You can read about the specification for allocators here: https://en.cppreference.com/w/cpp/named_req/Allocator . They have changed a bit in different standard versions, but I will write about the C++17 and 20 renditions.

When you allocate memory with an allocator a1 , it can only be deallocated by a different allocator a2 if a1 == a2 .Quote from the standard :

a1 == a2
returns true only if storage allocated from each can be deallocated via the other.

std::allocator<T> is usually implemented as an empty type with no state. std::allocator<T>::is_always_equal::value is true , so all std::allocator<T> objects are equal. Thus, both deallocations are well defined.

If it was a stateful allocator, after AllocatorT a3 = a1 , a1 == a3 should be true , so you are safe to deallocate with it.

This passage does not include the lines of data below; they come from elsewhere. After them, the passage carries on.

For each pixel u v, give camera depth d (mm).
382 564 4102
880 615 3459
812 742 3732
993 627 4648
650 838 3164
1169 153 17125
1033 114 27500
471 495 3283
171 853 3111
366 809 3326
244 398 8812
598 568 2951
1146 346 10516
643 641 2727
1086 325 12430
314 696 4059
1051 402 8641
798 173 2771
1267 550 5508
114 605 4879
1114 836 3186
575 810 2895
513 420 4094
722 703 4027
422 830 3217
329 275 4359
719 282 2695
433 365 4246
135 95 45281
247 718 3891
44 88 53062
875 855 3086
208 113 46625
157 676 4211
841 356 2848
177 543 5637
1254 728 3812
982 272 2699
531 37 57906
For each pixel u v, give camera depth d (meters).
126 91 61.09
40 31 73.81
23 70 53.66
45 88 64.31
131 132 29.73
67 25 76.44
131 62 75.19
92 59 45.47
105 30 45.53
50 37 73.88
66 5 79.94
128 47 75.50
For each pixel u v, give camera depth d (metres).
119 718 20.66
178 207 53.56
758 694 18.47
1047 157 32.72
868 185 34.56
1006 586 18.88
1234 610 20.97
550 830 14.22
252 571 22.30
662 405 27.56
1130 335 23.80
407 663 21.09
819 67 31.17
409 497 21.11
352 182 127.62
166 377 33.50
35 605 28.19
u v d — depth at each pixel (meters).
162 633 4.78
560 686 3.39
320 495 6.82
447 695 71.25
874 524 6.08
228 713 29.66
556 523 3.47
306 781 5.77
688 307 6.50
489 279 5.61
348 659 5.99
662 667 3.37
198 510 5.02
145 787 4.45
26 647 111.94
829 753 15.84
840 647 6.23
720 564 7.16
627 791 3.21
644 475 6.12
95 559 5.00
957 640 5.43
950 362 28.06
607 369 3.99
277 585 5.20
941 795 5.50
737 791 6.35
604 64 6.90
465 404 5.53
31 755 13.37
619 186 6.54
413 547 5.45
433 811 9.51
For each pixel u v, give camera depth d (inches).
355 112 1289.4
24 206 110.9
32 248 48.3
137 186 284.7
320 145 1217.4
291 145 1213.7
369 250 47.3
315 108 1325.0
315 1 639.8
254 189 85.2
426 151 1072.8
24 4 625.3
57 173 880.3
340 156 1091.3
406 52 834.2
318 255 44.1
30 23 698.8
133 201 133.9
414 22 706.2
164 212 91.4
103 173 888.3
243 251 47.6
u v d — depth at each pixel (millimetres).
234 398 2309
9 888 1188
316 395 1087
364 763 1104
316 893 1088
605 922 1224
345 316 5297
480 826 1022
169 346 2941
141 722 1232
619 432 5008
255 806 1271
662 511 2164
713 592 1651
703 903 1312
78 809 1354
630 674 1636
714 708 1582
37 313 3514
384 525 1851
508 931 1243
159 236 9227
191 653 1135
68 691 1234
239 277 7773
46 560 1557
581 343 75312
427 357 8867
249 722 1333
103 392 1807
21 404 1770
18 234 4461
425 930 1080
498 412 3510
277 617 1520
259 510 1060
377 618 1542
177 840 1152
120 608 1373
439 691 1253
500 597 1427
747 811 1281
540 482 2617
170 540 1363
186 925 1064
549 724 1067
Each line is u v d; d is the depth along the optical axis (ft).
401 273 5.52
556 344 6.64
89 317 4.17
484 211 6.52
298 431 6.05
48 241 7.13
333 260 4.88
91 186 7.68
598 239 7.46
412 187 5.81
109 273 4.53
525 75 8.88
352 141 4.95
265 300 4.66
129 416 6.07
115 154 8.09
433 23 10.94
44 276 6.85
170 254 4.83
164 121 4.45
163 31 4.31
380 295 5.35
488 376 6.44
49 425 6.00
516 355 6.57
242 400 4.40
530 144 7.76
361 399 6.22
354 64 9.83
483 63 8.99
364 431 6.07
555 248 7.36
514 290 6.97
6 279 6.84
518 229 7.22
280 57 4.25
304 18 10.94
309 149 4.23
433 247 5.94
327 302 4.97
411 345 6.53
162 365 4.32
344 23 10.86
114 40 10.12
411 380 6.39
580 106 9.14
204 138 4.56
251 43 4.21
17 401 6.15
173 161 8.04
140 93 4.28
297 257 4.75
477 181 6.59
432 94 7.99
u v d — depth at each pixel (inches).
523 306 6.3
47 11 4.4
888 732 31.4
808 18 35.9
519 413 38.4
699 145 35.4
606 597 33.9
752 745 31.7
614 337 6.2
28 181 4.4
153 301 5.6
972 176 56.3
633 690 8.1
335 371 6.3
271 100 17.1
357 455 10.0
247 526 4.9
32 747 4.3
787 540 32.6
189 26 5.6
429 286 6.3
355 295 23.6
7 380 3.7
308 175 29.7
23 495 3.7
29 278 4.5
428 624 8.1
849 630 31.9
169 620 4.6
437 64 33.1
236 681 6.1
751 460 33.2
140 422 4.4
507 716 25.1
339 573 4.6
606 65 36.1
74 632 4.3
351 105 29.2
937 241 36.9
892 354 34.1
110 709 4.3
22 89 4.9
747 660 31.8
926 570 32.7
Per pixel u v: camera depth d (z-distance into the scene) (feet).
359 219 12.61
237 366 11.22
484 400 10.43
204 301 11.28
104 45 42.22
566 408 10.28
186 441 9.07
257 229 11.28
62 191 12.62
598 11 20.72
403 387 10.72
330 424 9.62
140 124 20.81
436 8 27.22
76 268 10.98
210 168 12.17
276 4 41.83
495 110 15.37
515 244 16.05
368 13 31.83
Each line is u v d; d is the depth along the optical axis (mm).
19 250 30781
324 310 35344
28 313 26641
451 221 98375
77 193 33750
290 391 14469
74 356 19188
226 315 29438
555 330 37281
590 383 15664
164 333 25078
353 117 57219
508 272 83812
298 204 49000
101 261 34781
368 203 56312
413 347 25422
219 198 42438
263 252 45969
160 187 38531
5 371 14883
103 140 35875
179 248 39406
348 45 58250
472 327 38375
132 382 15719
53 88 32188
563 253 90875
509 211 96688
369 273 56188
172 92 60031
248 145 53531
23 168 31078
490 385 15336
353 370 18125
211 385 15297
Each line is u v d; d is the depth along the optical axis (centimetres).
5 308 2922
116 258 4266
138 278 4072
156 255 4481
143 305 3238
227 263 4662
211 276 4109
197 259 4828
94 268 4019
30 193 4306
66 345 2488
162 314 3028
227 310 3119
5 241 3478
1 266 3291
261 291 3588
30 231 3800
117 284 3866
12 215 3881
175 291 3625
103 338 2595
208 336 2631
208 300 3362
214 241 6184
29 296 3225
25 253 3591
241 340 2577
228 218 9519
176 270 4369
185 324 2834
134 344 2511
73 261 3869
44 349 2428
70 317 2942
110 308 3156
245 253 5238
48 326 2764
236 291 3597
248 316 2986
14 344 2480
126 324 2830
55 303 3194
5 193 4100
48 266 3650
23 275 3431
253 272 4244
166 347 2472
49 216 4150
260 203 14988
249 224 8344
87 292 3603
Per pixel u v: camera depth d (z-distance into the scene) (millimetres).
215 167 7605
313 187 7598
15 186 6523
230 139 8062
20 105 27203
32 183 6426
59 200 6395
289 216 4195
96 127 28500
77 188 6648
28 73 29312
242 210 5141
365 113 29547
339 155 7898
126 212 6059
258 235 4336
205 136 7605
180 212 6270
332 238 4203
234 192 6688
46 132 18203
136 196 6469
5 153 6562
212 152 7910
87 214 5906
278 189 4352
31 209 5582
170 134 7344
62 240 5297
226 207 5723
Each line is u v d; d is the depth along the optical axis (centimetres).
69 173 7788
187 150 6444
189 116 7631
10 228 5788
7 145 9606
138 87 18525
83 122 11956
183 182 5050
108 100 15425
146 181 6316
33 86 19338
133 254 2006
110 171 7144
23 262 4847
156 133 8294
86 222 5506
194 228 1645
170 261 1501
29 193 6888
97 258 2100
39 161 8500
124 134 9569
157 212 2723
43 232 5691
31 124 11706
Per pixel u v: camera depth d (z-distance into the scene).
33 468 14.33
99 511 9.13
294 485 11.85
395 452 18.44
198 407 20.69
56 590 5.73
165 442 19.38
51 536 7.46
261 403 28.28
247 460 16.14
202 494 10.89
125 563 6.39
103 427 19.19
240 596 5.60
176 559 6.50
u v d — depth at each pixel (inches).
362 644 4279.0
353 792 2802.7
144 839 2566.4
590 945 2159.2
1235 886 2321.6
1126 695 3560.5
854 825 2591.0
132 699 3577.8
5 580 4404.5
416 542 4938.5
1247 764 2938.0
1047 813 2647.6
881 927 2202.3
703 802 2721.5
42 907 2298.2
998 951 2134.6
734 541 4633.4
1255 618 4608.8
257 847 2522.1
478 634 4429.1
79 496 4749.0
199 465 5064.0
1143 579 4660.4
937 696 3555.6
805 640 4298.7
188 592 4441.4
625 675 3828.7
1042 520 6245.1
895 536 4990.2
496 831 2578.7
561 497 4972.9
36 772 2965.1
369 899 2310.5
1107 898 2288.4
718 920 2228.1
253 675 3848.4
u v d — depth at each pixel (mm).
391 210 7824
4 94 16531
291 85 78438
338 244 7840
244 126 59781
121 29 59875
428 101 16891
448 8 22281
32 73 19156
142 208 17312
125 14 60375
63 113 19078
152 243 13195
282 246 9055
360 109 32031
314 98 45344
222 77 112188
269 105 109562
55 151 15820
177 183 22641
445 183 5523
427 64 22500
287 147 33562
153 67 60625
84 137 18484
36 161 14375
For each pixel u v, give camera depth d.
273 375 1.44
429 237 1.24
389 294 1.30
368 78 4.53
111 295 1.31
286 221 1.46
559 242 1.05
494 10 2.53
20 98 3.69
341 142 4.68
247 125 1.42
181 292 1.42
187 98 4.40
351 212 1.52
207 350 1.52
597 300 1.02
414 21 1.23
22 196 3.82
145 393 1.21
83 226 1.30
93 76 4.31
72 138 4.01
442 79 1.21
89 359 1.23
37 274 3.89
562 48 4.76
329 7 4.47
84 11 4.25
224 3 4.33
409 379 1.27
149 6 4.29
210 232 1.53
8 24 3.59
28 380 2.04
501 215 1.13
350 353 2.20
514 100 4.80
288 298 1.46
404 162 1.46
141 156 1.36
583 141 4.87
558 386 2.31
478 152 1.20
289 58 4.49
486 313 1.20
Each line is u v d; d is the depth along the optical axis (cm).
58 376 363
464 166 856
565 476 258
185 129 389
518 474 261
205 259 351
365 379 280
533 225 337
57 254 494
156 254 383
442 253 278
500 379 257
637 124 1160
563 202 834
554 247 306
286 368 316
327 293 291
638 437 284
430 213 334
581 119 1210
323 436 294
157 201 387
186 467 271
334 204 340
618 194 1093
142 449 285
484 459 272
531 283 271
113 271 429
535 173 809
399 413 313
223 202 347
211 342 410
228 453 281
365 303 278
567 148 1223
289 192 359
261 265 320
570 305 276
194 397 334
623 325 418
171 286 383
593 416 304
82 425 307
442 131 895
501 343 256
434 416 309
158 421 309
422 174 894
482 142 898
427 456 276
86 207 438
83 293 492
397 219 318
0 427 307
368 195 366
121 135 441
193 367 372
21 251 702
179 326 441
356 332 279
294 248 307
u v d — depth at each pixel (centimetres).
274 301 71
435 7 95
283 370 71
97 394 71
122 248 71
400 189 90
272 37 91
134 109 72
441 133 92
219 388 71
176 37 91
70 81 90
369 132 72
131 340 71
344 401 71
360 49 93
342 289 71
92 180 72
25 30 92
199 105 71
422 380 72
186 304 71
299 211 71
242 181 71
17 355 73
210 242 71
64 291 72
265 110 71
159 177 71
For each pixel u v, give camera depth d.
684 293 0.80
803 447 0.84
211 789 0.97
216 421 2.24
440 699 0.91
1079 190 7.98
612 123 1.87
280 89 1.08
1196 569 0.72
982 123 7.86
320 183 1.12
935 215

AllocatorT a2; default constructs it, and a2 == a1 is probably not true, so you can't deallocate with a2 .

In C++17, you could also do AllocatorT a3 = std::move(a1); . This means that you could no longer deallocate with a1 (Unless a1 == a3 after the move), but only with a3 . This was changed in C++20, so you can only copy allocators.

Currently, most container implementations contain an object that inherits from the allocator so that if it is empty, empty base optimisation is used so that it doesn't take any extra bytes. So even if all objects are always the same, it doesn't hurt to use 0 extra bytes to store an allocator (And if it is stateful, an object needs to be stored anyway to deallocate). In C++20, this will probably be implemented with the [[no_unique_address]] attribute for the same effect.